Saved entries:
---*---

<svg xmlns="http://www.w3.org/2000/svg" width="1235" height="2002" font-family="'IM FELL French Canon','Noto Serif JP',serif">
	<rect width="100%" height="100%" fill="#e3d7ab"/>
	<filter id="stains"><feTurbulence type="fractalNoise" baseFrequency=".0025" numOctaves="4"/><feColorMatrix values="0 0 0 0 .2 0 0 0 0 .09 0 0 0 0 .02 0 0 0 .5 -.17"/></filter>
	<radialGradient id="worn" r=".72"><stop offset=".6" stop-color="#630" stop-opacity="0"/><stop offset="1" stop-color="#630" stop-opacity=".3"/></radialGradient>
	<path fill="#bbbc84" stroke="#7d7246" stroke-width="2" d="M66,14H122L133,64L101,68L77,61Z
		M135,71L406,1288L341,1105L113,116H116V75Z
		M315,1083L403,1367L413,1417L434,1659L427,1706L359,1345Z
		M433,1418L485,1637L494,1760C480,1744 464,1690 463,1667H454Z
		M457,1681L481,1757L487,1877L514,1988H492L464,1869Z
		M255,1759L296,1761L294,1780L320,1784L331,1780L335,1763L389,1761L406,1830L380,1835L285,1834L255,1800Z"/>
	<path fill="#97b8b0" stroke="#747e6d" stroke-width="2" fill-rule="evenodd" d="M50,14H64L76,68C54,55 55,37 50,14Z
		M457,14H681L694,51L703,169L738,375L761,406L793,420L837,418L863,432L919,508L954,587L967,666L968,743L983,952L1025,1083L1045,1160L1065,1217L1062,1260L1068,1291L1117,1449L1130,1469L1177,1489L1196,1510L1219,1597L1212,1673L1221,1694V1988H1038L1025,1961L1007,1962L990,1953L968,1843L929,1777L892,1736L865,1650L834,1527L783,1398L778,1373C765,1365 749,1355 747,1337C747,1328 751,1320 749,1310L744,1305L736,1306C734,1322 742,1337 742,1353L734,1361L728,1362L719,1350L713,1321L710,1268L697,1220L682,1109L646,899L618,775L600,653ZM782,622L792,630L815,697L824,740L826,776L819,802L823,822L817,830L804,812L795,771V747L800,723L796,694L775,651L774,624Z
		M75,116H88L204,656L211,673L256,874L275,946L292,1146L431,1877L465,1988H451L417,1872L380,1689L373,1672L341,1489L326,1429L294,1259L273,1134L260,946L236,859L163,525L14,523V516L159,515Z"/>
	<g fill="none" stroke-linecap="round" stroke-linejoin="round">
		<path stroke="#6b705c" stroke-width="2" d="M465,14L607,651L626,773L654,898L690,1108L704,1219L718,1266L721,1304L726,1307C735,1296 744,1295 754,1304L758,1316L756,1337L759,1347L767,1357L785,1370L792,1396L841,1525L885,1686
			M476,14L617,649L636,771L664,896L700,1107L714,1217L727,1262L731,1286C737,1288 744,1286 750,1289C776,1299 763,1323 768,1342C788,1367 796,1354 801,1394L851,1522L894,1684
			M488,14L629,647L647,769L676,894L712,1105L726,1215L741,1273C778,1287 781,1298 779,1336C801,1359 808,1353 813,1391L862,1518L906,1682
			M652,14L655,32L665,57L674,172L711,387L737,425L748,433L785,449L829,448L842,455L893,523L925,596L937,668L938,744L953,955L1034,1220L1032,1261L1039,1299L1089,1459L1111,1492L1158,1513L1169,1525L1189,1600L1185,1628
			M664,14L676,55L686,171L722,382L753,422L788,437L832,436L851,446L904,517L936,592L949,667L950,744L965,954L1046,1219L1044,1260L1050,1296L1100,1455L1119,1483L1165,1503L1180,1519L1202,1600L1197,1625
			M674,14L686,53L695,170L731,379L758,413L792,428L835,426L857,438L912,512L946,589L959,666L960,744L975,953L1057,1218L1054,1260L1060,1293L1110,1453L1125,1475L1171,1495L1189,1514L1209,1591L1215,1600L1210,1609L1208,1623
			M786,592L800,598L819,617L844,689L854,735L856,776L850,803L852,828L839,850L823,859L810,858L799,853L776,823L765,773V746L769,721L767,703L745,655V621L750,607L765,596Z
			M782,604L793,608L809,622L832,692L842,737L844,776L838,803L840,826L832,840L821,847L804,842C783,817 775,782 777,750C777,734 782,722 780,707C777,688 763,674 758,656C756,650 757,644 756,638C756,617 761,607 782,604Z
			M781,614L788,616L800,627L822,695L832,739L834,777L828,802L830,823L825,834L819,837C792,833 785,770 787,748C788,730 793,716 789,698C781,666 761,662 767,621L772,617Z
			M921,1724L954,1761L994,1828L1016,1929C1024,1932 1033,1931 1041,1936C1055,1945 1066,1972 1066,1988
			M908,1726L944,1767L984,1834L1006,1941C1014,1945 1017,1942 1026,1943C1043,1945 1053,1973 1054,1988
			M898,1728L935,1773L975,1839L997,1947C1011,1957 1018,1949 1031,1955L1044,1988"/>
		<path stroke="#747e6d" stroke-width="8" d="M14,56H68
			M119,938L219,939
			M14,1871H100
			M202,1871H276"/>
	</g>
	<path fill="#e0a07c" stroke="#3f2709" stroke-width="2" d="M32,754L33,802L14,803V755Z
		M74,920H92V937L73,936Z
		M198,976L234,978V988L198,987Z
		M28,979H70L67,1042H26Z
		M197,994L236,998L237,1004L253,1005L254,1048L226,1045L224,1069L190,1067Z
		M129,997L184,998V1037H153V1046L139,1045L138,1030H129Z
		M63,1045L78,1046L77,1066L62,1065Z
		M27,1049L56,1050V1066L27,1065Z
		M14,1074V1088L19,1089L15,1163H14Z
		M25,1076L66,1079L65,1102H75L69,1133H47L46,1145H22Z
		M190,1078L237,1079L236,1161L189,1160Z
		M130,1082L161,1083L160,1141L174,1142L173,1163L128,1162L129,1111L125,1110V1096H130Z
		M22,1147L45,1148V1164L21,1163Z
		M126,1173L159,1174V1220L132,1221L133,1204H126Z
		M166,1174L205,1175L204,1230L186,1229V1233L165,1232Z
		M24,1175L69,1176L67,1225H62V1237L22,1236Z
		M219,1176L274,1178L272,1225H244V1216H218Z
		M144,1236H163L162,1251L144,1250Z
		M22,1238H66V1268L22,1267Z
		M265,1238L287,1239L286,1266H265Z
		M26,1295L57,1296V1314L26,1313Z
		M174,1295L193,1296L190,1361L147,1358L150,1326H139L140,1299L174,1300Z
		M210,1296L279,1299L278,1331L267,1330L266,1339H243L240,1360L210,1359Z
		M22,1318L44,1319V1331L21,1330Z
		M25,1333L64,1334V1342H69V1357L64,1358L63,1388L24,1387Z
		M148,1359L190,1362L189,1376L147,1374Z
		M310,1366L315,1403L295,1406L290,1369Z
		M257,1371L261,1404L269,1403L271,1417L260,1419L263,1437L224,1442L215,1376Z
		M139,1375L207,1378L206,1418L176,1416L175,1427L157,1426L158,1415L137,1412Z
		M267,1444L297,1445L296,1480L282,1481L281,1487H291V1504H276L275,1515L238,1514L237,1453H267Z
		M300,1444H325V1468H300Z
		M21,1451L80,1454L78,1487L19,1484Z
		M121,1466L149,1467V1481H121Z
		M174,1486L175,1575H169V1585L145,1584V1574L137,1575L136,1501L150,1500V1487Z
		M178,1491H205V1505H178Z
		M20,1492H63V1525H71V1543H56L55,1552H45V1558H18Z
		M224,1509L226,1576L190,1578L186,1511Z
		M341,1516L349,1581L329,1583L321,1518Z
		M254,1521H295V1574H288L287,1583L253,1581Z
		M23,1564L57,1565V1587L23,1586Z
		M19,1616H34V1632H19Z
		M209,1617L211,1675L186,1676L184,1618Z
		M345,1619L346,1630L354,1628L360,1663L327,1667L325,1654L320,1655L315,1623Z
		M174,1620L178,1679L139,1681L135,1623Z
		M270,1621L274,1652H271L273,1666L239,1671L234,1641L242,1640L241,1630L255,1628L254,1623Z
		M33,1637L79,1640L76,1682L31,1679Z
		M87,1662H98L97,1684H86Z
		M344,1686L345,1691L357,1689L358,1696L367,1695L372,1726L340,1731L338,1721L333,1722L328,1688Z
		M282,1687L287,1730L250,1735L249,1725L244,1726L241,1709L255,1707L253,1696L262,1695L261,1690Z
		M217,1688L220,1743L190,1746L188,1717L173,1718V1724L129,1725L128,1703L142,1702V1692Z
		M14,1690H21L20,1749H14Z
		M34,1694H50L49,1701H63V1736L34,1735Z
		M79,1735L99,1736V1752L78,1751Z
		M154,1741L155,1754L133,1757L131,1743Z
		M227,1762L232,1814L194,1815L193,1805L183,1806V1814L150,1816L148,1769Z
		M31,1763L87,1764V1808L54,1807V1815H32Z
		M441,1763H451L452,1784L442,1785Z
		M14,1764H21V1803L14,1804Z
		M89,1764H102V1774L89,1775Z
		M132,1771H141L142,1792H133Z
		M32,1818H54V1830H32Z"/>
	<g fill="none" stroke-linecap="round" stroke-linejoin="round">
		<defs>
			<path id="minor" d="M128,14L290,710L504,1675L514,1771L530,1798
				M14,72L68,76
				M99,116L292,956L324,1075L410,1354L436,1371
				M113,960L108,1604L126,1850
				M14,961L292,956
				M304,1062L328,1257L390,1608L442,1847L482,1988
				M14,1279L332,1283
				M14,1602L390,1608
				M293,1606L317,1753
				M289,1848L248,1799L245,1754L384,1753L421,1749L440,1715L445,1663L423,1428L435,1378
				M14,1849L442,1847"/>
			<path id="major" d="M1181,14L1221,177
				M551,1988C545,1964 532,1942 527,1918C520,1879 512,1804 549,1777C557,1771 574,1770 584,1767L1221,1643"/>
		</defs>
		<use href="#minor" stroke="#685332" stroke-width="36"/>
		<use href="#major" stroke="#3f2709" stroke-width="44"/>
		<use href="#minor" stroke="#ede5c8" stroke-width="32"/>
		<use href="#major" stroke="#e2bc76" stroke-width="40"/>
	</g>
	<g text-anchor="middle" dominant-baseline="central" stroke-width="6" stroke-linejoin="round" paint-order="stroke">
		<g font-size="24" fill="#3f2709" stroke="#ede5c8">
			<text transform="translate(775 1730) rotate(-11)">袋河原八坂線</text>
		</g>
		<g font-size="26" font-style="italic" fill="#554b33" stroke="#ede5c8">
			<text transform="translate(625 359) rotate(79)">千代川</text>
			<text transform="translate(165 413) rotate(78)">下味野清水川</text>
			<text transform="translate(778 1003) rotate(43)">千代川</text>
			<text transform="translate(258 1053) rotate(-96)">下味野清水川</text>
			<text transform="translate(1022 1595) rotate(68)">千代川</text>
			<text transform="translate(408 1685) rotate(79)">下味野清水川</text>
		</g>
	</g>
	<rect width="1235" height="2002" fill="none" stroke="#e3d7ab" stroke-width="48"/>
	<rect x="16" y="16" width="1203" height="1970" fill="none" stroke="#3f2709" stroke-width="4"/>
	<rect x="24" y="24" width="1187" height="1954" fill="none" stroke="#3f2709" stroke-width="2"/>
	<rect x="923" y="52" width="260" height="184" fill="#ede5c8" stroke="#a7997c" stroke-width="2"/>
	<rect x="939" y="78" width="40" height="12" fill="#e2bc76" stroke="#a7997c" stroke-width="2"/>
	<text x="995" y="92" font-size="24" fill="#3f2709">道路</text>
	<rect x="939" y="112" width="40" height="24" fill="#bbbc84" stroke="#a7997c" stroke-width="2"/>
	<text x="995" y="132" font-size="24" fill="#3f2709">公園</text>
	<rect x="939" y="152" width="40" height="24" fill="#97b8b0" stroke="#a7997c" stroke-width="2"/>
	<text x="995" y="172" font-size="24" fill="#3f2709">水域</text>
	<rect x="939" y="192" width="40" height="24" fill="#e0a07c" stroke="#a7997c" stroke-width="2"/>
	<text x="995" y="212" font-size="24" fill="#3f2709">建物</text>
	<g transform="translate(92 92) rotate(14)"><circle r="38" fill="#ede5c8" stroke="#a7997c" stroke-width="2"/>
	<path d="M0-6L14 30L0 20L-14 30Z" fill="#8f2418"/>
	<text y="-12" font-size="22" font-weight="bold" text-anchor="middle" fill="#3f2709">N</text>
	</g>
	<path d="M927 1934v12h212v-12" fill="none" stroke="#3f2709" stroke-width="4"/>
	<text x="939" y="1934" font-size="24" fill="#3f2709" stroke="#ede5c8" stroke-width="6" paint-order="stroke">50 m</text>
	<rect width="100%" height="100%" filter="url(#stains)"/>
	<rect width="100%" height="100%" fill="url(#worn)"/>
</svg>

---*---

# [WHAT THE TASK ASKS]
Find the string "paint" in the entries above and return each line that holds it.

# [EXERCISE RESULT]
	<g text-anchor="middle" dominant-baseline="central" stroke-width="6" stroke-linejoin="round" paint-order="stroke">
	<text x="939" y="1934" font-size="24" fill="#3f2709" stroke="#ede5c8" stroke-width="6" paint-order="stroke">50 m</text>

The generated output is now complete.